The pound is a county agency under the authority of the Board of Commissioners. The Dog Warden is charged with picking up strays and making sure that dogs across the county are properly tagged.
Swayne says that the pound keeps the dogs for a long time and will only euthanize animals that have bitten people or are vicious towards people.
“We can’t adopt them out because of the potential liability to the county,” he says. “Every dog gets a chance – we’ve picked up dogs that were vicious in the beginning, but once they get in here and they’re being taken care of, and being treated the way they should be treated, their viciousness goes away.”
While the majority of dogs picked up by the Dog Warden are mixed breeds, Swayne says they also bring in several pit bulls each year.
“We don’t take pit bulls that are owner-surrendered because it’s hard for us to adopt them out,” he says. “People just get tired of them, or they move to a place where they can’t have pets, they might give the dog to a friend, but the next thing you know their neighbors are calling to report a dog running at large.”
Bringing in dogs that are not adoptable can inevitably lead to overcrowded conditions.
“We do not euthanize for overcrowding,” says Swayne. “When we reach full capacity, we have to turn to other agencies for assistance.”
The pound houses 28 dogs in both outdoor and indoor kennels.

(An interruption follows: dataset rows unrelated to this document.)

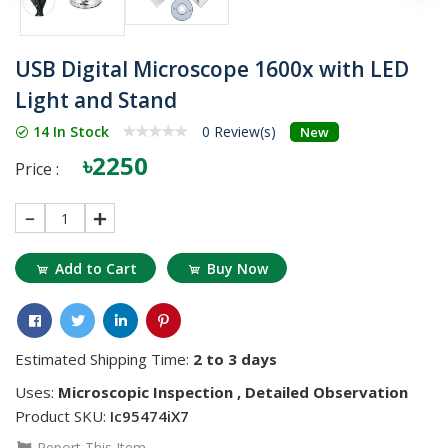
USB Digital Microscope 1600x with LED
Light and Stand
14 In Stock
0 Review(s)
New
৳2250
Price :
1
Add to Cart
Buy Now
Estimated Shipping Time:
2 to 3 days
Uses:
Microscopic Inspection , Detailed Observation
Product SKU:
Ic95474iX7
Report This Item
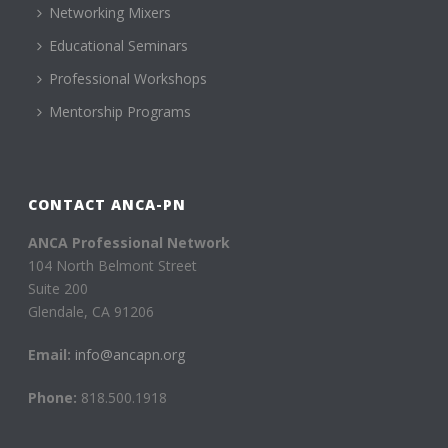
Networking Mixers
Educational Seminars
Professional Workshops
Mentorship Programs
CONTACT ANCA-PN
ANCA Professional Network
104 North Belmont Street
Suite 200
Glendale, CA 91206
Email:
info@ancapn.org
Phone:
818.500.1918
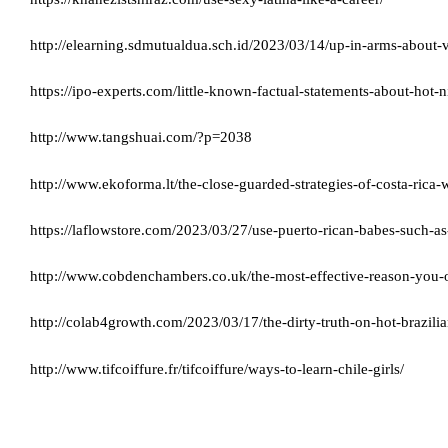
http://elearning.sdmutualdua.sch.id/2023/03/14/up-in-arms-abou
https://ipo-experts.com/little-known-factual-statements-about-hot
http://www.tangshuai.com/?p=2038
http://www.ekoforma.lt/the-close-guarded-strategies-of-costa-ric
https://laflowstore.com/2023/03/27/use-puerto-rican-babes-such-as-
http://www.cobdenchambers.co.uk/the-most-effective-reason-you-o
http://colab4growth.com/2023/03/17/the-dirty-truth-on-hot-brazilia
http://www.tifcoiffure.fr/tifcoiffure/ways-to-learn-chile-girls/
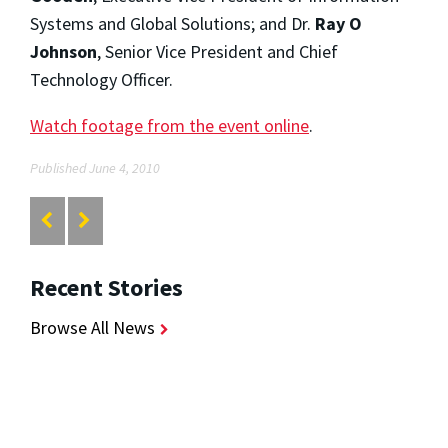
Systems and Global Solutions; and Dr.
Ray O
Johnson
, Senior Vice President and Chief
Technology Officer.
Watch footage from the event online
.
Published June 4, 2010
Recent Stories
Browse All News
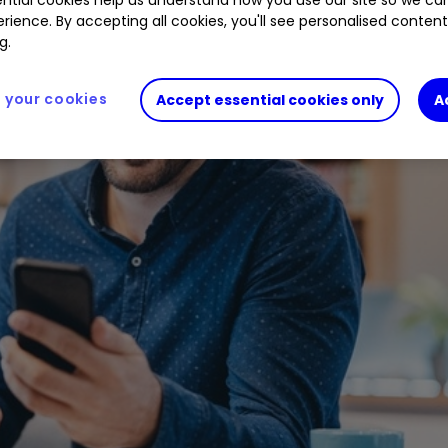
rience. By accepting all cookies, you'll see personalised conten
g.
your cookies
Accept essential cookies only
A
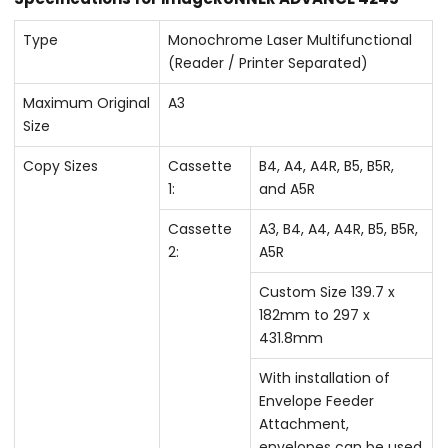
Type
Monochrome Laser Multifunctional
(Reader / Printer Separated)
Maximum Original
A3
Size
Copy Sizes
Cassette
B4, A4, A4R, B5, B5R,
1:
and A5R
Cassette
A3, B4, A4, A4R, B5, B5R,
2:
A5R
Custom Size 139.7 x
182mm to 297 x
431.8mm
With installation of
Envelope Feeder
Attachment,
envelopes can be used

During cold weather all the animals are brought indoors, a situation that usually results in overcrowding.
“We’d like to see the outdoor kennels under roof some day,” says Swayne. “That would help with overcrowding during the winter months.
Whether they’re kept inside or out, each day the dogs get to spend supervised time outside running in the kennel’s wide, fenced-in yard.
“We try to let them out once a day,” says Swayne. “If a dog does escape out of its kennel, it’s not going anywhere because of the fence.”
However, there have been exceptions.
“We had two beagles escape on a Saturday night,” he says. “We chased them but couldn’t catch them, and the next morning, just as we finished feeding and cleaning up, here they came – I guess they figured out they were treated better here than they were out on their own.”
Unlike most government offices, the pound is a financially self-sustaining agency.
“In the past, the Commissioners had to take money from the general fund to put into the dog pound to sustain it throughout the year,” says Swayne. “But, last year they didn’t have to put any money into the kennel because tag sells and adoptions sustained our budget, and this year it’s going to do the same thing.”
Despite being in the black financially, Swayne says the agency is desperate for volunteer workers.
“We’re always looking for volunteers – we’d love to have people that come every week,” he says. “It’s not just always about cleaning the kennels, it’s also about getting the dogs out and walking them, taking pictures to put on Petfinder, answering the phone, and spreading the word that we have dogs here that are adoptable.”
Anyone interested in volunteering at the pound can fill out an application which must first be approved by the County Commissioner’s office.